Data shown:
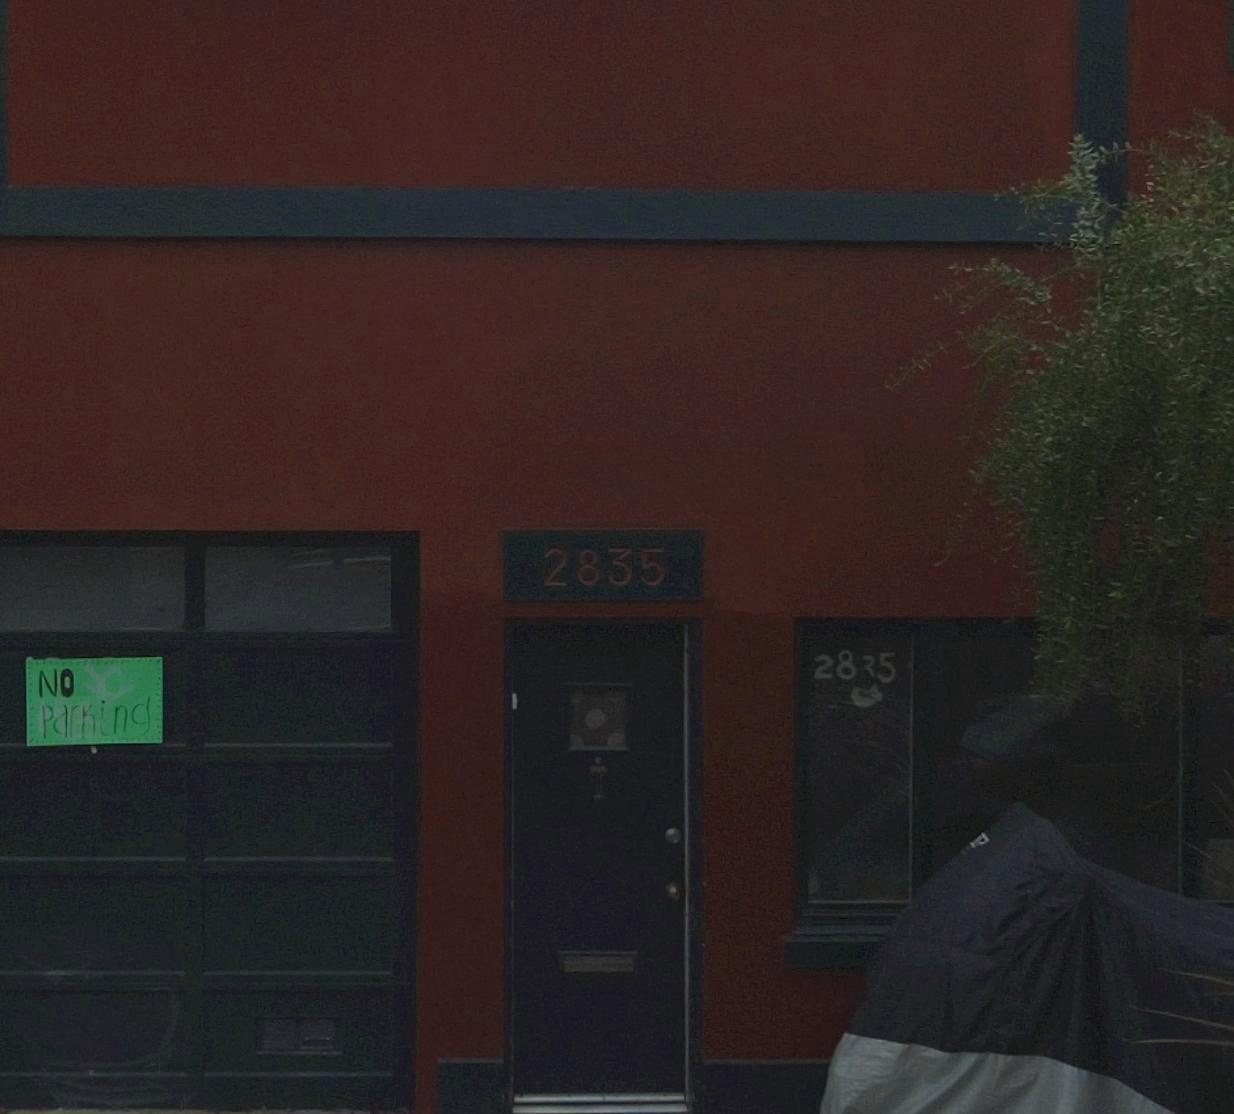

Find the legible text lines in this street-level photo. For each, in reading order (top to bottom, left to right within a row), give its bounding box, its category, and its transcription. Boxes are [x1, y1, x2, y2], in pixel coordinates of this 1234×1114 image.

[541, 544, 668, 589] StreetNumber: 2835
[37, 666, 76, 700] None: NO
[812, 650, 898, 687] StreetNumber: 2835
[38, 702, 151, 739] None: Parking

Task prompt: Please give the material above again, switching "bounding box" to "enclosing box" and keeping everything else unchanged. Leave the pictures out.

The reply:
Find the legible text lines in this street-level photo. For each, in reading order (top to bottom, left to right within a row), give its enclosing box, its category, and its transcription. Boxes are [x1, y1, x2, y2], in pixel coordinates of this 1234×1114 image.

[541, 544, 668, 589] StreetNumber: 2835
[37, 666, 76, 700] None: NO
[812, 650, 898, 687] StreetNumber: 2835
[38, 702, 151, 739] None: Parking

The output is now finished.